Охваченный такими мыслями, Илья тут же ощутил, что больше всего его начинает мучить то, что эта сила, по-видимому, не только вне духа, но и сильнее, глубже, значительнее его, значительнее самого абсолютного духа, следовательно, значительней не только всего, что существует для человека, но и всех высших проявлений абсолютного духа, первозданней и Бога, и бессмертия, и самого Духа в его бесконечном и чистом виде.
Это ощущение ввергло его в дикий, мёртвый, неистовый трепет, потому что вся его жизнь основывалась на предположении, что Дух – самое высшее в мире; и Илье никогда не приходило в голову, что это действительно так, но только для человека.
Даже Бог, в конце концов, открывался как Дух; во всяком случае, он был близок Духу и человеку, и хотя в «определение» Бога входила и непознаваемость, но это была не та абсолютная потусторонность и непознаваемость силы, которая случайно проявила себя лёгким смешком в виде боли № 2; непознаваемость Бога, его потусторонность, была осмысленна, прочно укладывалась, как один из кирпичиков, в само понятие Бога, входила в число других близких Духу и человеку определений; потусторонность же этой силы была совершенно бессмысленна, абсолютна и античеловечна, и у неё не было никаких других определений, кроме этой ужасающей непознаваемости, да ещё странных, нелепых проявлений, хохотушек вроде боли № 2.
Возможно, сам «Дух» и весь «Бог» в целом были всего лишь игрушками в руках этой силы…
Вдруг, одновременно с нарастанием этих мыслей, Илью сковал явный, предгибельный ужас. И в тот момент, когда он всё больше углублялся в эту бездну, внезапно он увидел, что прямо из открытой дверцы письменного стола, находившегося рядом, протягивается костлявая, чёрная – вне всех миров – рука. И чей-то хриплый, чуть дружелюбный голос, переходящий в предсмертный хохот, проговорил:
– Иди… Иди… Сюда… Сын мой…
– Кто ты?! – теряя власть, выкрикнул Илья.
– Я тот, кто пришёл увести за собой даже спасённых, – произнёс голос.
Эти страшные слова, как пустой шар, наполненный непознаваемым, вошли в сознание Ильи, разом выбросив из него всё прежнее, чем он жил до сих пор…
И всё…
Когда в комнату, где жили Садовниковы, вломились соседи и близкие, никто не признал в трупе, лежащем у стола, Илью. «Очевидно, это труп другого человека», – решила врачебная комиссия.

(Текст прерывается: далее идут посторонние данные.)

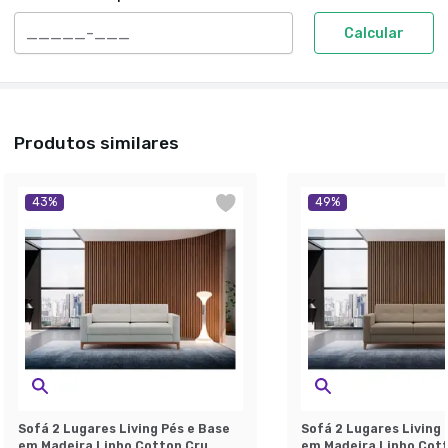
Calcular
Produtos similares
43
%
49
%
Sofá 2 Lugares Living Pés e Base
Sofá 2 Lugares Living 
em Madeira Linho Cotton Cru
em Madeira Linho Cot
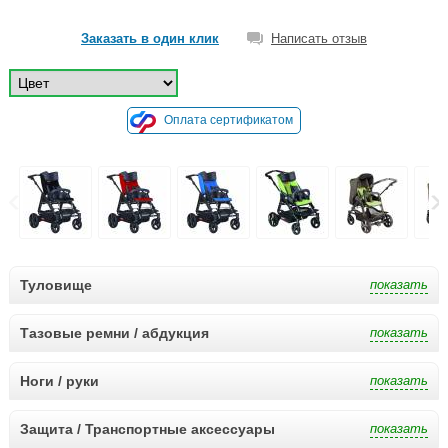
Заказать в один клик
Написать отзыв
Оплата сертификатом
Туловище
Тазовые ремни / абдукция
Ноги / руки
Защита / Транспортные аксессуары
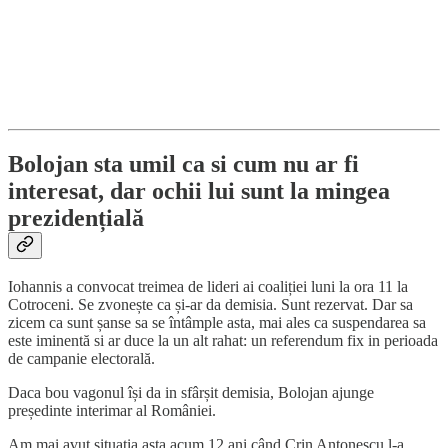
Bolojan sta umil ca si cum nu ar fi
interesat, dar ochii lui sunt la mingea
prezidențială
Iohannis a convocat treimea de lideri ai coaliției luni la ora 11 la
Cotroceni. Se zvonește ca și-ar da demisia. Sunt rezervat. Dar sa
zicem ca sunt șanse sa se întâmple asta, mai ales ca suspendarea sa
este iminentă si ar duce la un alt rahat: un referendum fix in perioada
de campanie electorală.
Daca bou vagonul își da in sfârșit demisia, Bolojan ajunge
președinte interimar al României.
Am mai avut situația asta acum 12 ani când Crin Antonescu l-a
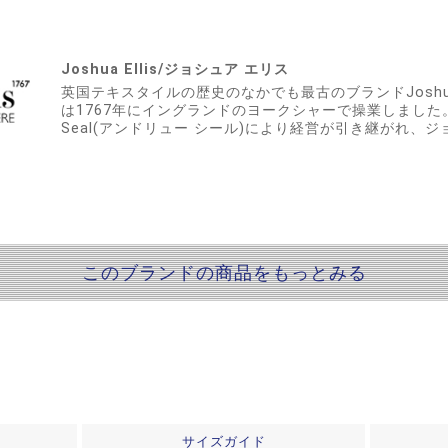
Joshua Ellis/ジョシュア エリス
英国テキスタイルの歴史のなかでも最古のブランドJoshua E
は1767年にイングランドのヨークシャーで操業しました。 2
Seal(アンドリュー シール)により経営が引き継がれ、
このブランドの商品をもっとみる
サイズガイド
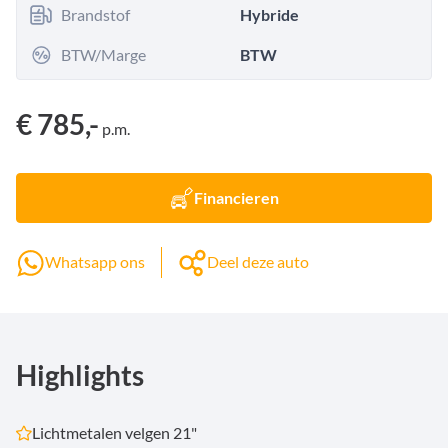
Brandstof
Hybride
BTW/Marge
BTW
€ 785,-
p.m.
Financieren
Whatsapp ons
Deel deze auto
Highlights
Lichtmetalen velgen 21"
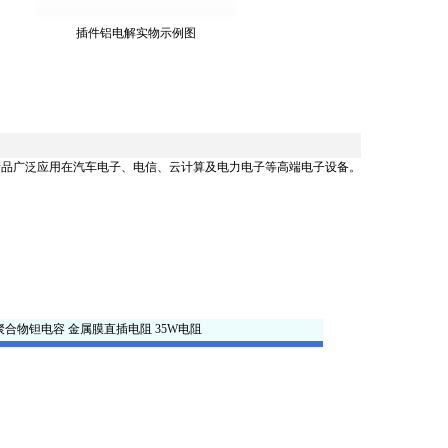
插件铝电解实物示例图
产品广泛应用在汽车电子、电信、云计算及电力电子等高端电子设备。
聚合物钽电容
金属膜直插电阻
35W电阻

Поэтому захоронили Илью посторонние люди, на отшибе кладбища, под чужим именем.
Эпилог
История трупа бедного Илья Садовникова этим не кончилась. Так как его труп не признали его личным трупом, а чьим-то чужим (причём по объективным данным), то захоронение, по существу, получилось мнимое и неизвестно чьё. Было непонятно также, что всё это значило.
Это особенно задело почти обезумевшую Тамарочку. Она теперь почти всё время касалась рукой пола – и даже часто ползала на четвереньках, чтобы уверенней себя чувствовать на полу. Но, главным образом, её несло куда-то вперёд – к неизвестной могиле любимого человека. Ей казалось, что если она увидит её, то разгадает тайну боли № 2. Но могилы, по существу, не было.
Ездила она часто далеко за город – по какому-то сумасшедшему наитию – и собирала там цветы с могил старух. Глаза её блестели при этом, но каким-то обратным блеском, как будто она плакала вовнутрь себя.
А потом стали исчезать все следы Садовникова. Сначала исчезла ложка, которой он ел суп у Тамарочки, потом – пиджак, оставленный у неё на стуле, потом она будто бы потеряла его записную книжку, со всеми именами и фамилиями. Но чем более Садовников исчезал, тем более он внушал ей ужас, от которого она не могла оторваться. Но она упорно продолжала искать пустоту.
С распущенными волосами, воздушная и полунежная, грезившая о том, чего нет, рыскала она по всем кладбищам, знакомясь порой с иначе настроенными нищими, истуканами или людьми, устремлёнными ввысь.